■ **Exercise aim**:
All entries below must be retyped exactly, though pictures are to be skipped.

■ **Material for the task**:
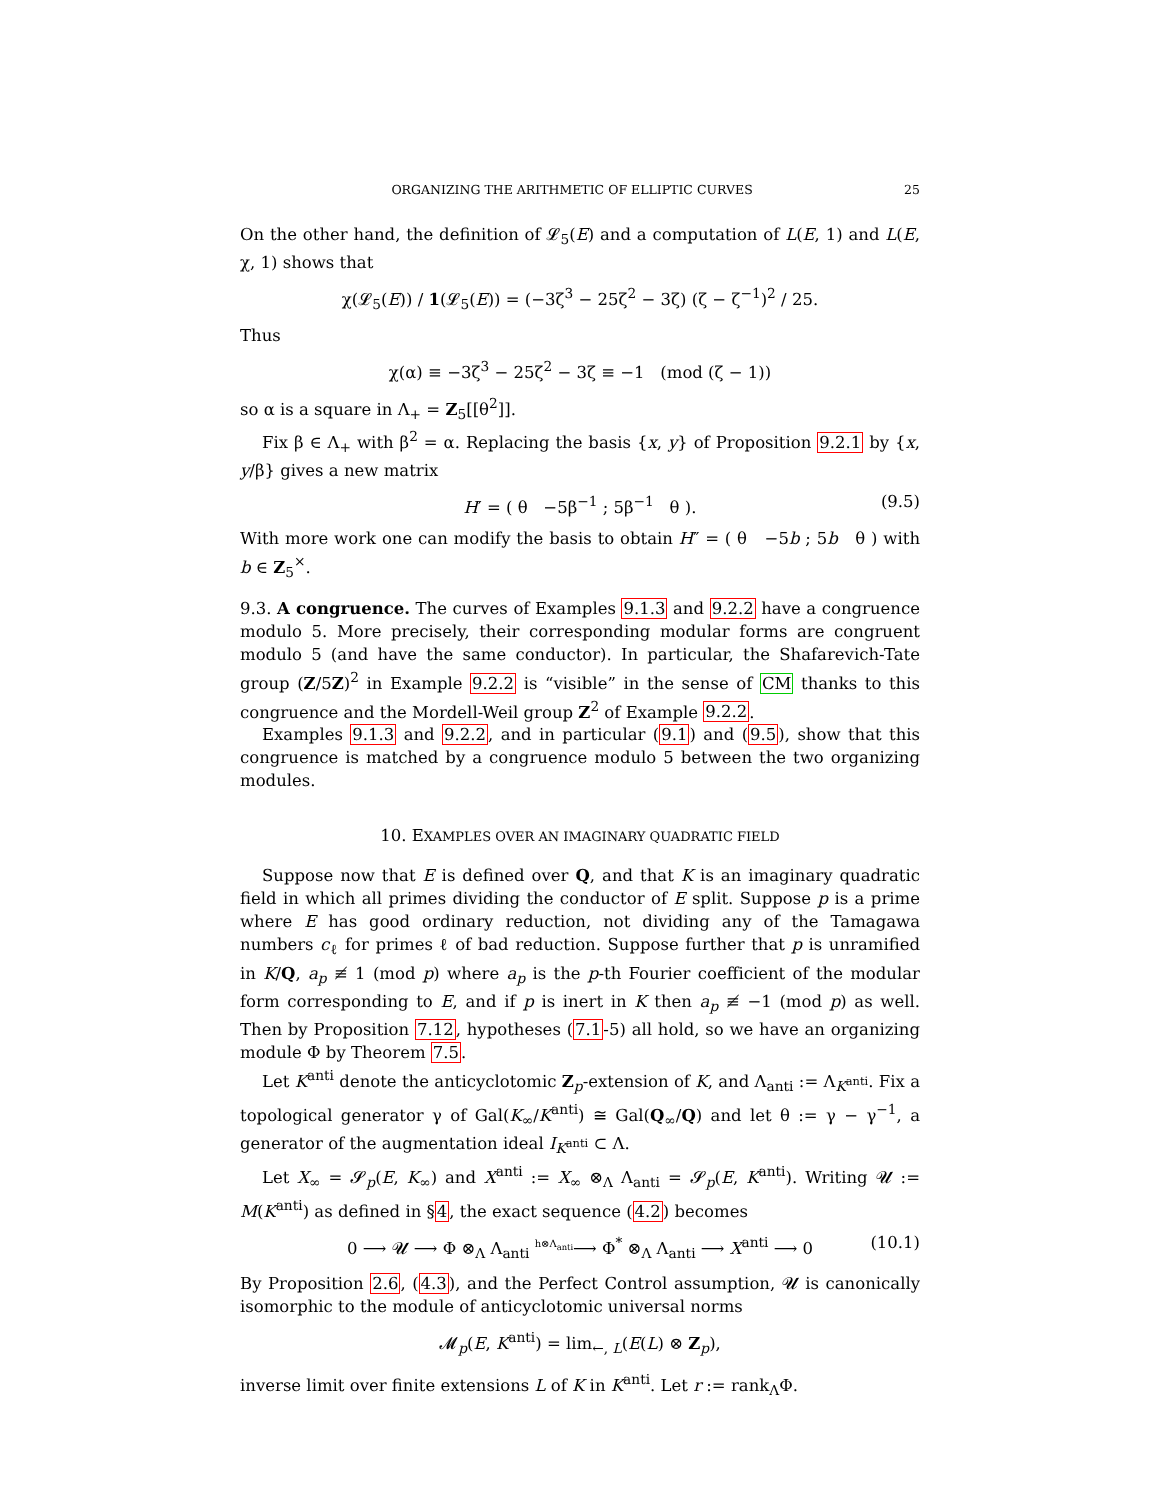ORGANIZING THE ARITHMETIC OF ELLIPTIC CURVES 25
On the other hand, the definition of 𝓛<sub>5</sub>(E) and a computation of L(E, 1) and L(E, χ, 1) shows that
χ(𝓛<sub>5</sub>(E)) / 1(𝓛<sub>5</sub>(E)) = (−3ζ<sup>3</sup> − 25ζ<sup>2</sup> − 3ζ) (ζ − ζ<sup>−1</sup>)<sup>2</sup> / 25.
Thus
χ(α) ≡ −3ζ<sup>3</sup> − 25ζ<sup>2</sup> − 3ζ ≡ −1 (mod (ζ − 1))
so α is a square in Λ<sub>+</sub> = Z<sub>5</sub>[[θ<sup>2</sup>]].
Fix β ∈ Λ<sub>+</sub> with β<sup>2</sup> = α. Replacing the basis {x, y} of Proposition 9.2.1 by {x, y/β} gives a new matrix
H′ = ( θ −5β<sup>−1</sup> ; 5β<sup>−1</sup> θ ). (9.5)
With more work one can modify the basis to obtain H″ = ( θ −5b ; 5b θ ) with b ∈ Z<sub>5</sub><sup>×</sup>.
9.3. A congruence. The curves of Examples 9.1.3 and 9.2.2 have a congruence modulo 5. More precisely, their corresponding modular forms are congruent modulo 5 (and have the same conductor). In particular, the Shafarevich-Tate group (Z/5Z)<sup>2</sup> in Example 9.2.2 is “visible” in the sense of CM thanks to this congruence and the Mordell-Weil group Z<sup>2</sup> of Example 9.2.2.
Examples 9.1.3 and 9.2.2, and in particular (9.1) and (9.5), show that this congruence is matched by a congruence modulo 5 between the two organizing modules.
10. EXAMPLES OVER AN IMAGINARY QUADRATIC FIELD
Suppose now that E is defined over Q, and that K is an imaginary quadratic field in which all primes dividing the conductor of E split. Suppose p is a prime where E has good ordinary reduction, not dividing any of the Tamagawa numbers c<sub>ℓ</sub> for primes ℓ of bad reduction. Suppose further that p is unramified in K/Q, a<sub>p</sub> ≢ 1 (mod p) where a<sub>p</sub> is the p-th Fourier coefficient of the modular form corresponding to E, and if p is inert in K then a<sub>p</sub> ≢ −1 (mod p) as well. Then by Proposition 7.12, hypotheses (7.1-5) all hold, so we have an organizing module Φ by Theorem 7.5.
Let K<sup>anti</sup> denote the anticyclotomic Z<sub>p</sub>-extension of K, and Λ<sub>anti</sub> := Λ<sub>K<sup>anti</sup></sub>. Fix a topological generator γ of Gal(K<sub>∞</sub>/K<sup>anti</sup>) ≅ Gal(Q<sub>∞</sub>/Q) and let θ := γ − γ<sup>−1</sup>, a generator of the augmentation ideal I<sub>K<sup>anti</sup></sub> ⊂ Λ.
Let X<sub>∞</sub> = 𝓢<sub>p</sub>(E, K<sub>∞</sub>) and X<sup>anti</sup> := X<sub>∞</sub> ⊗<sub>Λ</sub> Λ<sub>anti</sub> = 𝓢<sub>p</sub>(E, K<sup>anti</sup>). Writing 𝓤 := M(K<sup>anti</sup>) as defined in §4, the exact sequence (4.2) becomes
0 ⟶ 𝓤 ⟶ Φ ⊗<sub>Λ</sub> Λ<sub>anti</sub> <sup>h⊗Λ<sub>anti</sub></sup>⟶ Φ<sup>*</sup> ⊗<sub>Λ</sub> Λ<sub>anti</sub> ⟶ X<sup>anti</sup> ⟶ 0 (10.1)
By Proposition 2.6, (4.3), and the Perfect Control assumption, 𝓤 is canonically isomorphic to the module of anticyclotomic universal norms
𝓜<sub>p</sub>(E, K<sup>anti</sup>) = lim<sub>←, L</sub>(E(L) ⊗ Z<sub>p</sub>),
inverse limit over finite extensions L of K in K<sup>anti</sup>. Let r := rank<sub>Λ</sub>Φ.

■ **Solution for this task**:
ORGANIZING THE ARITHMETIC OF ELLIPTIC CURVES 25
On the other hand, the definition of 𝓛<sub>5</sub>(E) and a computation of L(E, 1) and L(E, χ, 1) shows that
χ(𝓛<sub>5</sub>(E)) / 1(𝓛<sub>5</sub>(E)) = (−3ζ<sup>3</sup> − 25ζ<sup>2</sup> − 3ζ) (ζ − ζ<sup>−1</sup>)<sup>2</sup> / 25.
Thus
χ(α) ≡ −3ζ<sup>3</sup> − 25ζ<sup>2</sup> − 3ζ ≡ −1 (mod (ζ − 1))
so α is a square in Λ<sub>+</sub> = Z<sub>5</sub>[[θ<sup>2</sup>]].
Fix β ∈ Λ<sub>+</sub> with β<sup>2</sup> = α. Replacing the basis {x, y} of Proposition 9.2.1 by {x, y/β} gives a new matrix
H′ = ( θ −5β<sup>−1</sup> ; 5β<sup>−1</sup> θ ). (9.5)
With more work one can modify the basis to obtain H″ = ( θ −5b ; 5b θ ) with b ∈ Z<sub>5</sub><sup>×</sup>.
9.3. A congruence. The curves of Examples 9.1.3 and 9.2.2 have a congruence modulo 5. More precisely, their corresponding modular forms are congruent modulo 5 (and have the same conductor). In particular, the Shafarevich-Tate group (Z/5Z)<sup>2</sup> in Example 9.2.2 is “visible” in the sense of CM thanks to this congruence and the Mordell-Weil group Z<sup>2</sup> of Example 9.2.2.
Examples 9.1.3 and 9.2.2, and in particular (9.1) and (9.5), show that this congruence is matched by a congruence modulo 5 between the two organizing modules.
10. EXAMPLES OVER AN IMAGINARY QUADRATIC FIELD
Suppose now that E is defined over Q, and that K is an imaginary quadratic field in which all primes dividing the conductor of E split. Suppose p is a prime where E has good ordinary reduction, not dividing any of the Tamagawa numbers c<sub>ℓ</sub> for primes ℓ of bad reduction. Suppose further that p is unramified in K/Q, a<sub>p</sub> ≢ 1 (mod p) where a<sub>p</sub> is the p-th Fourier coefficient of the modular form corresponding to E, and if p is inert in K then a<sub>p</sub> ≢ −1 (mod p) as well. Then by Proposition 7.12, hypotheses (7.1-5) all hold, so we have an organizing module Φ by Theorem 7.5.
Let K<sup>anti</sup> denote the anticyclotomic Z<sub>p</sub>-extension of K, and Λ<sub>anti</sub> := Λ<sub>K<sup>anti</sup></sub>. Fix a topological generator γ of Gal(K<sub>∞</sub>/K<sup>anti</sup>) ≅ Gal(Q<sub>∞</sub>/Q) and let θ := γ − γ<sup>−1</sup>, a generator of the augmentation ideal I<sub>K<sup>anti</sup></sub> ⊂ Λ.
Let X<sub>∞</sub> = 𝓢<sub>p</sub>(E, K<sub>∞</sub>) and X<sup>anti</sup> := X<sub>∞</sub> ⊗<sub>Λ</sub> Λ<sub>anti</sub> = 𝓢<sub>p</sub>(E, K<sup>anti</sup>). Writing 𝓤 := M(K<sup>anti</sup>) as defined in §4, the exact sequence (4.2) becomes
0 ⟶ 𝓤 ⟶ Φ ⊗<sub>Λ</sub> Λ<sub>anti</sub> <sup>h⊗Λ<sub>anti</sub></sup>⟶ Φ<sup>*</sup> ⊗<sub>Λ</sub> Λ<sub>anti</sub> ⟶ X<sup>anti</sup> ⟶ 0 (10.1)
By Proposition 2.6, (4.3), and the Perfect Control assumption, 𝓤 is canonically isomorphic to the module of anticyclotomic universal norms
𝓜<sub>p</sub>(E, K<sup>anti</sup>) = lim<sub>←, L</sub>(E(L) ⊗ Z<sub>p</sub>),
inverse limit over finite extensions L of K in K<sup>anti</sup>. Let r := rank<sub>Λ</sub>Φ.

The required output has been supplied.